> **STUDY MATERIAL**:
::::::
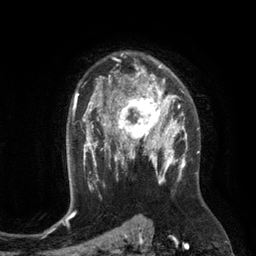
Breast MRI (dynamic contrast-enhanced), one axial slice; slice 85 of 134 in the series (ordered by position); cropped to one breast; dynamic contrast-enhanced series, time point 2 of 6 at this slice position (early post-contrast); 3 T; TE 2.8 ms, TR 6.9 ms; 1.2 mm slice thickness; 256 × 256 image matrix. Female patient.
Annotated regions visible in this slice (semi-automatically segmented with operator editing):
- enhancing-tissue mask used for the functional tumour volume (all voxels passing the contrast-enhancement thresholds inside the analysis volume; usually the tumour): bounding box <110,84,172,149> (left, top, right, bottom; pixels)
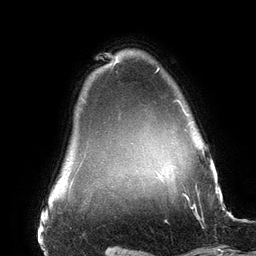
Breast MRI (dynamic contrast-enhanced), one axial slice; position 125 of 134 along the scan axis; cropped to one breast; dynamic contrast-enhanced series, time point 2 of 6 at this slice position (early post-contrast); 3 T; TE 2.7 ms, TR 6.5 ms; 1.2 mm slice thickness; 256 × 256 image matrix, field of view 200 × 200 mm. Female patient.
Outlined on this slice (semi-automatically segmented with operator editing):
- enhancing-tissue mask used for the functional tumour volume (all voxels passing the contrast-enhancement thresholds inside the analysis volume; usually the tumour): bounding box <156,67,185,113> (left, top, right, bottom; pixels)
::::::
> **ACTIVITY**:
Reproduce, exactly and only, the lines running from the one with "Outlined on this" to the end of the listing above.

> **WRITTEN SOLUTION**:
Outlined on this slice (semi-automatically segmented with operator editing):
- enhancing-tissue mask used for the functional tumour volume (all voxels passing the contrast-enhancement thresholds inside the analysis volume; usually the tumour): bounding box <156,67,185,113> (left, top, right, bottom; pixels)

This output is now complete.